TASK OBJECTIVE ->
Count the lines in the listing below that contain the word "pose". Reply with the number alone.
*** Begin section ***
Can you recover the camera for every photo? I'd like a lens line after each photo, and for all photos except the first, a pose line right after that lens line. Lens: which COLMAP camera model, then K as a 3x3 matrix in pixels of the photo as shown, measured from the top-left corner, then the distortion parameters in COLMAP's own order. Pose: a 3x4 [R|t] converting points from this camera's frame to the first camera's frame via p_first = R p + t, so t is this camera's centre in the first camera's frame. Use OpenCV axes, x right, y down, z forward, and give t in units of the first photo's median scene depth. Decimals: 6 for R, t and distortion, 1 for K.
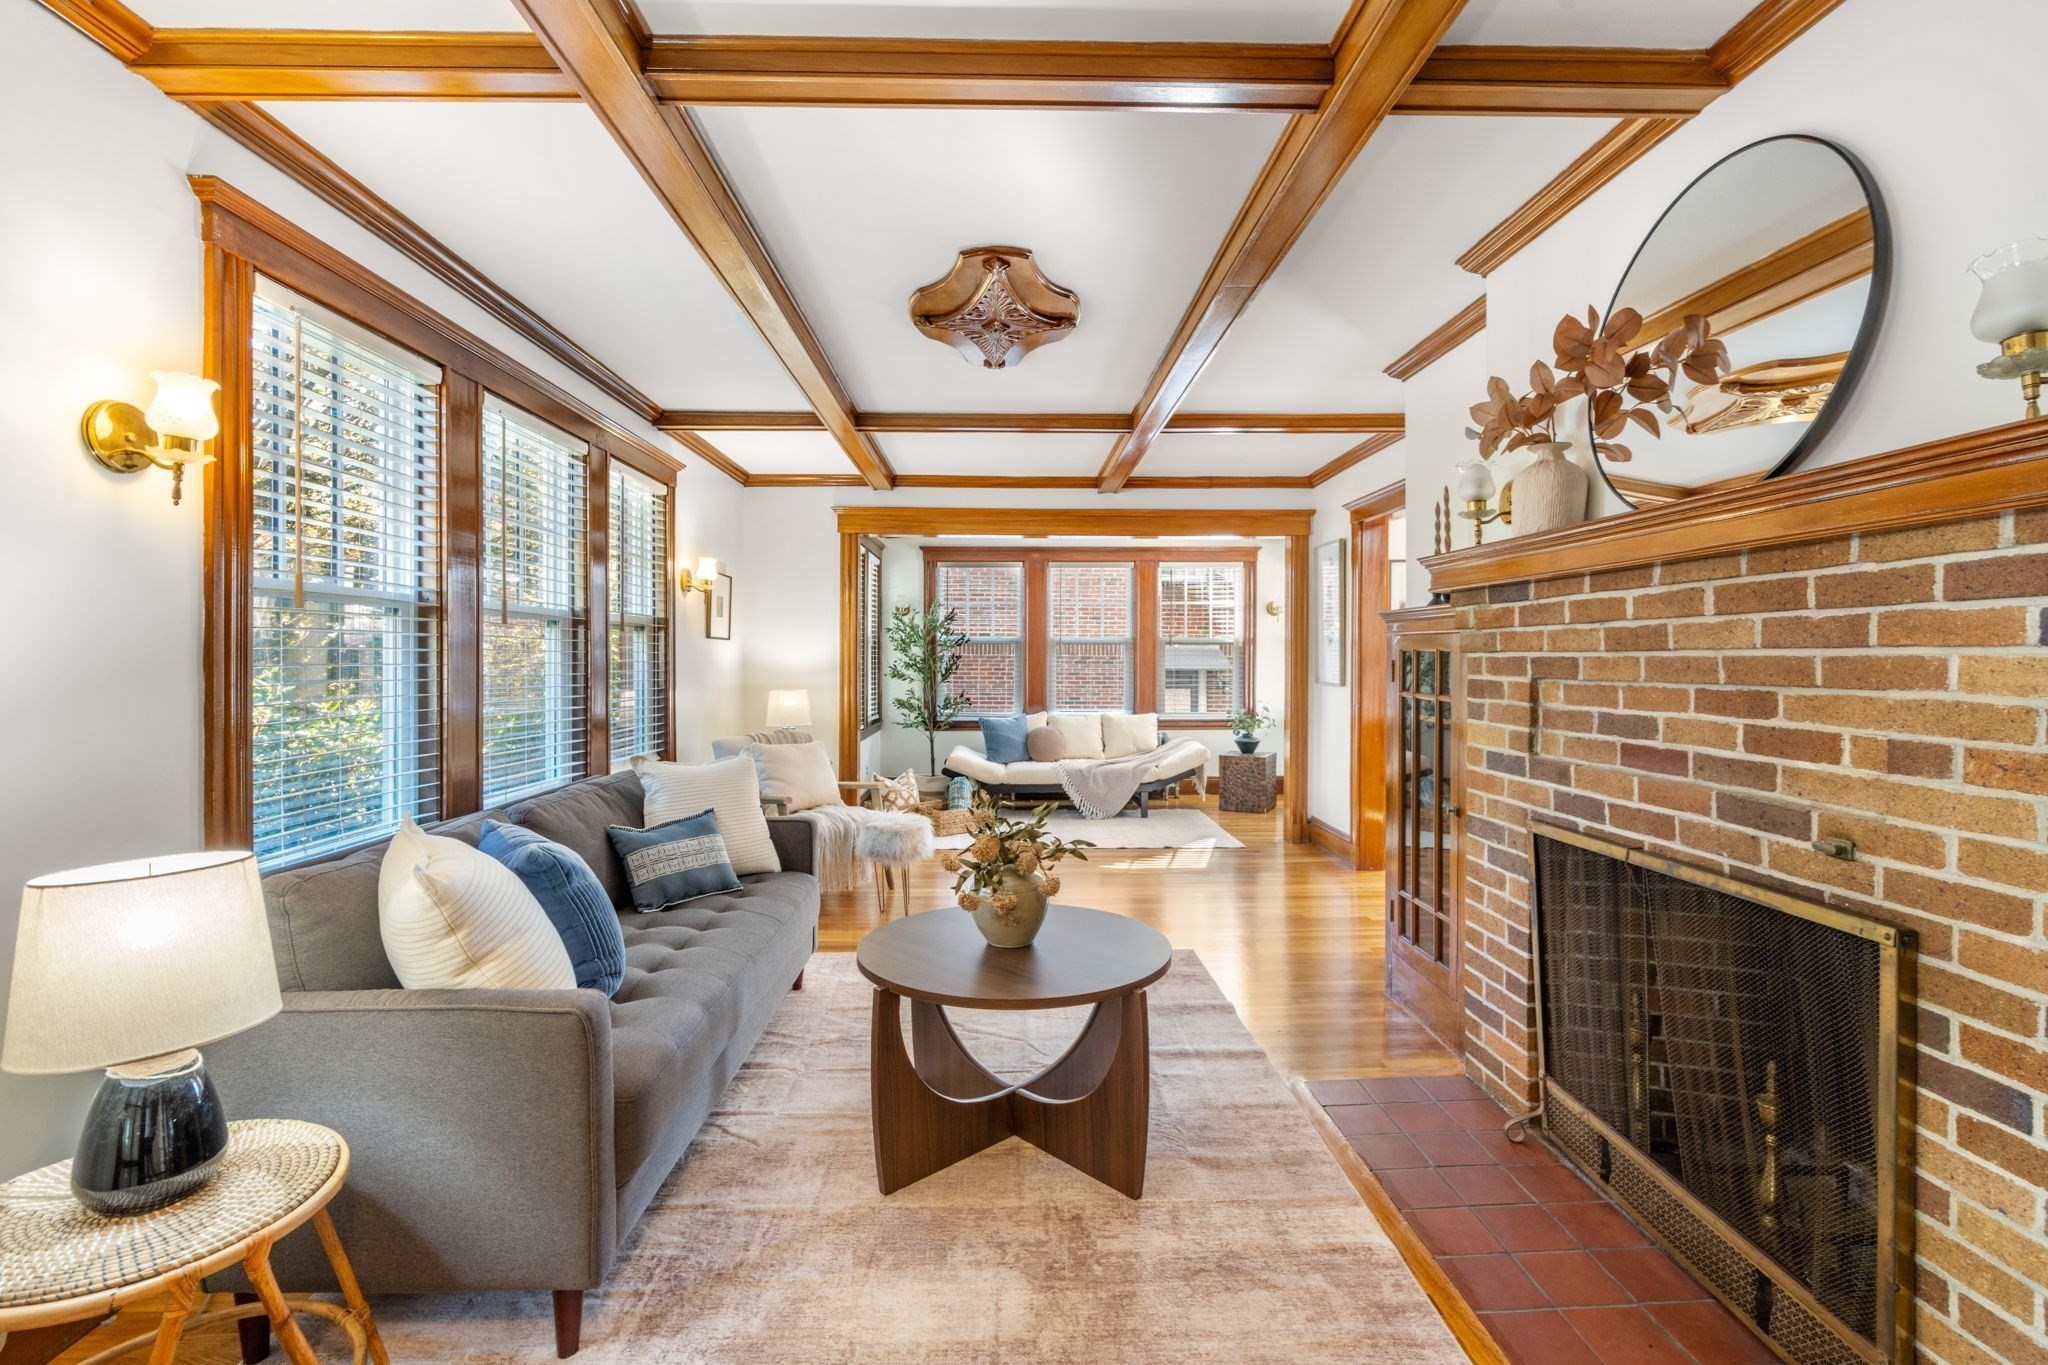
lens RADIAL K [[939.2, 0, 1019.8], [0, 939.2, 662.0], [0, 0, 1]] dist [-0.000362, 0.000465]
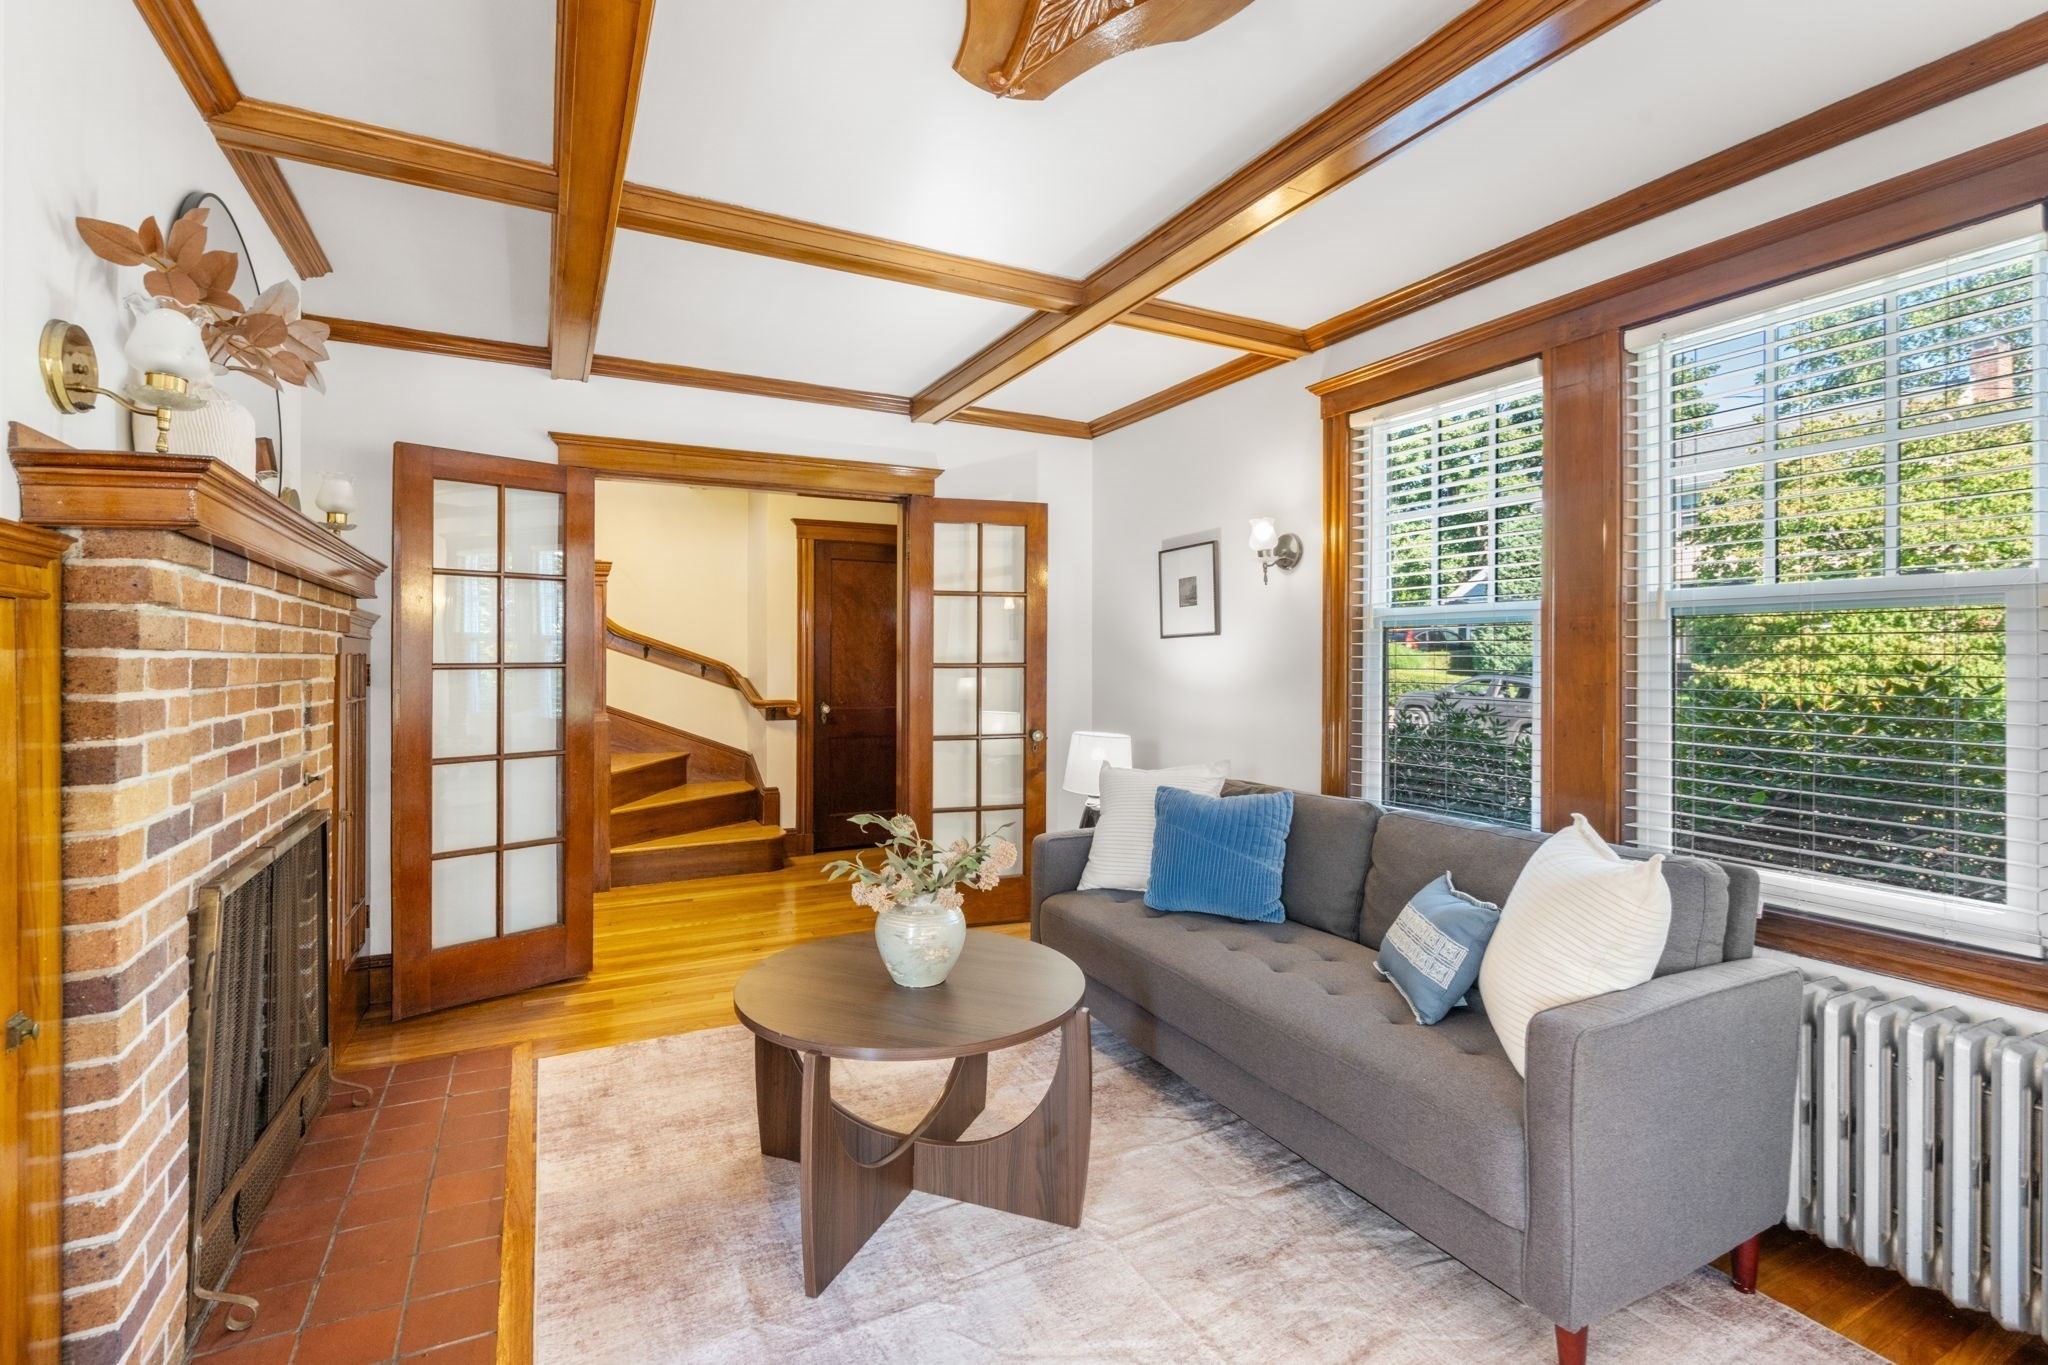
lens RADIAL K [[939.2, 0, 1019.8], [0, 939.2, 662.0], [0, 0, 1]] dist [-0.000362, 0.000465]
pose [[-0.902090, -0.004262, -0.431527, 0.386617], [-0.006973, 0.999965, 0.004700, -0.013779], [0.431492, 0.007249, -0.902088, 2.459781]]
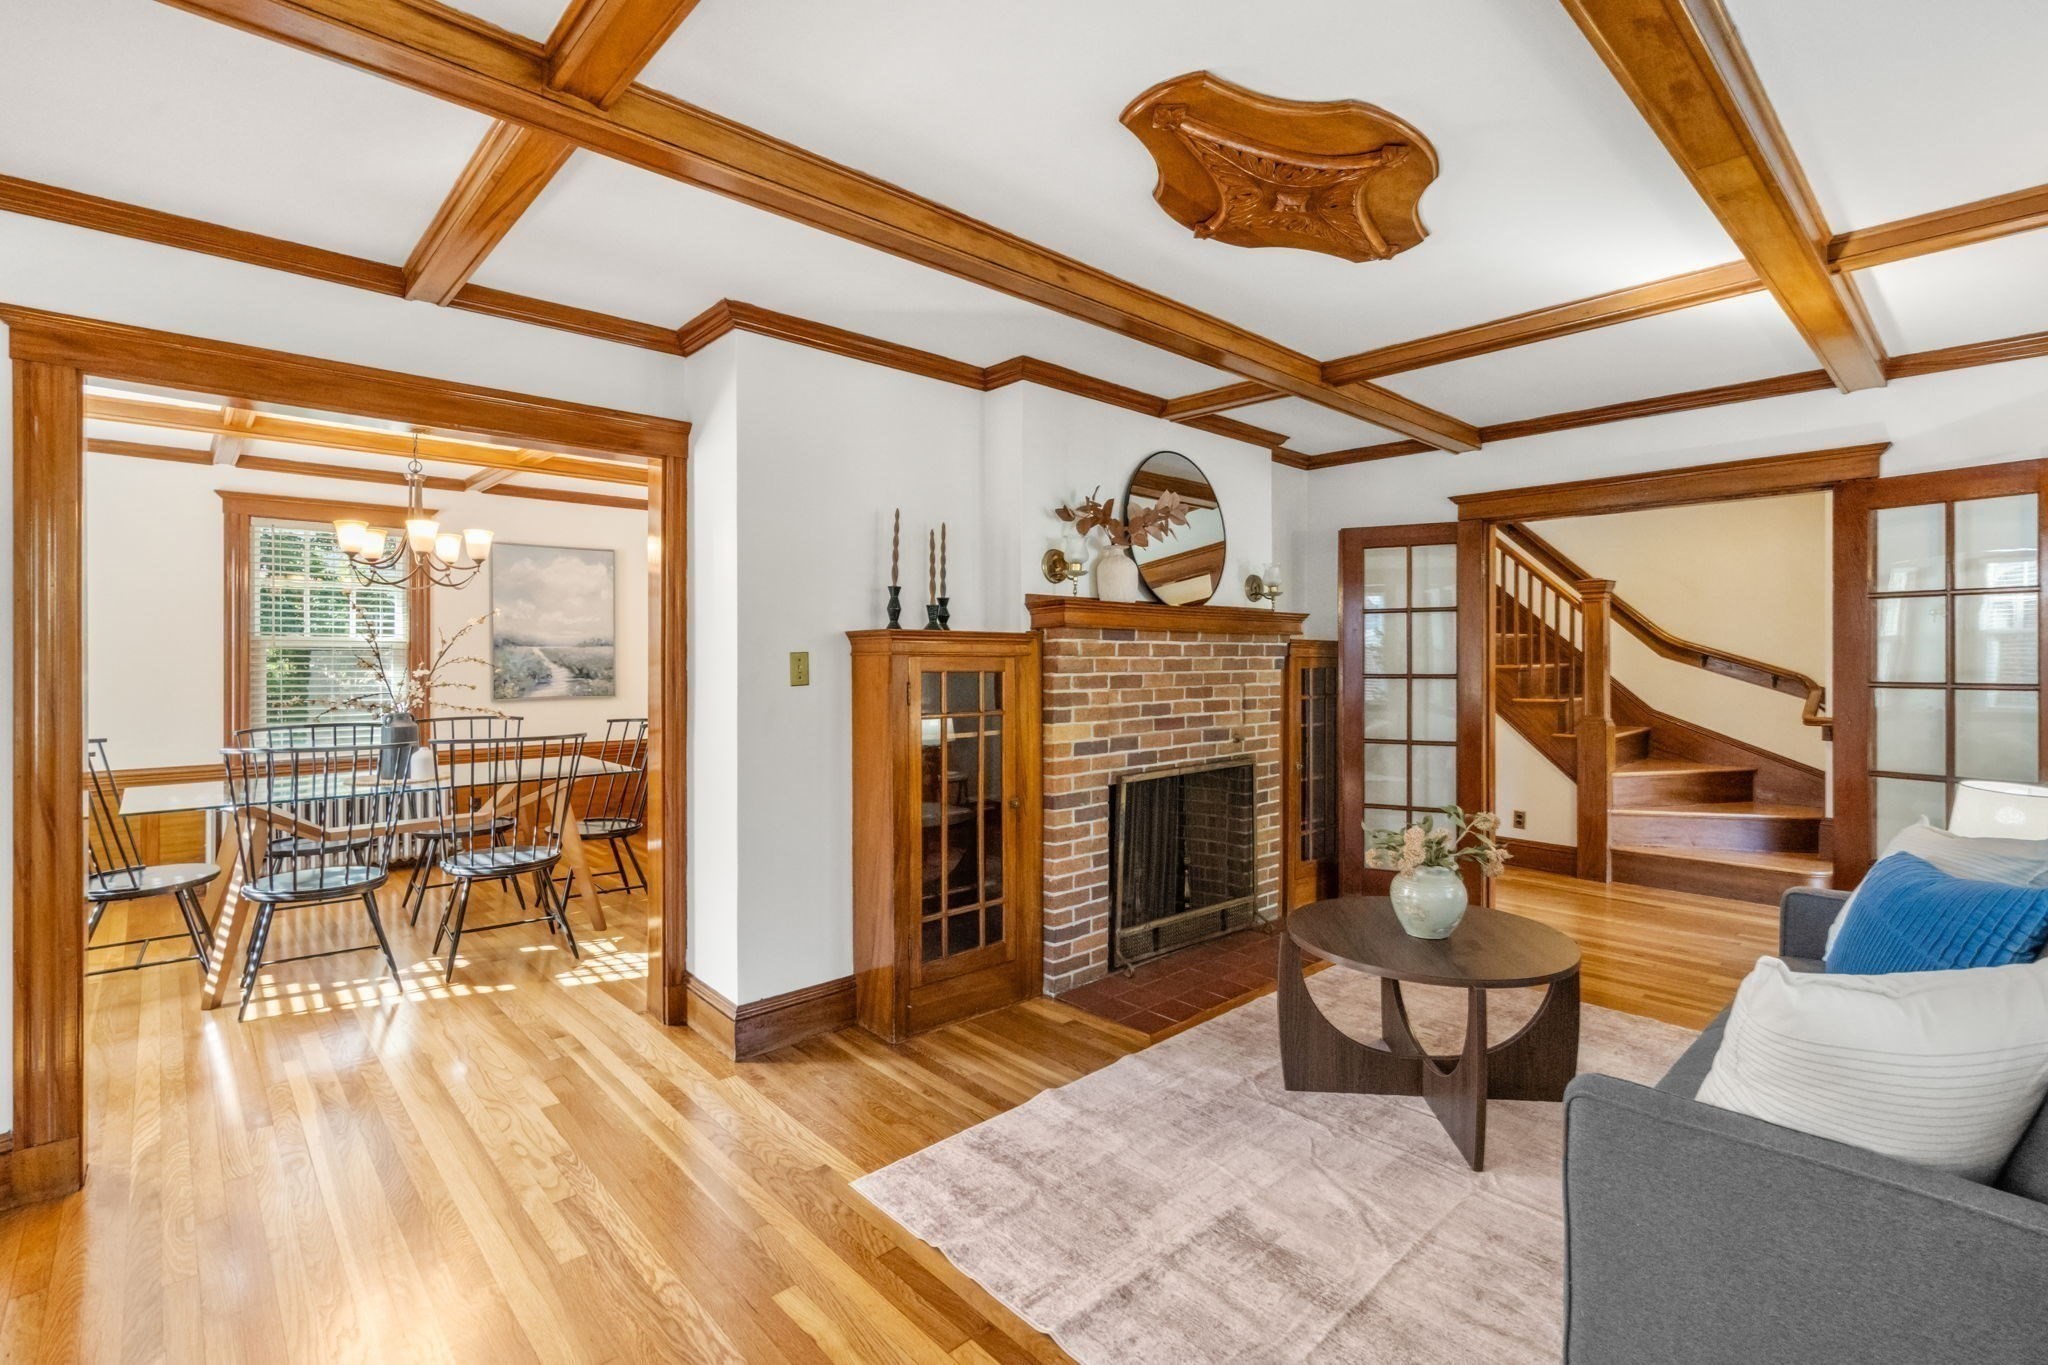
lens RADIAL K [[939.2, 0, 1019.8], [0, 939.2, 662.0], [0, 0, 1]] dist [-0.000362, 0.000465]
pose [[-0.656059, -0.010695, 0.754634, -0.720969], [0.000614, 0.999892, 0.014705, -0.067730], [-0.754710, 0.010111, -0.655981, 2.820957]]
*** End section ***
RESPONSE AREA ->
3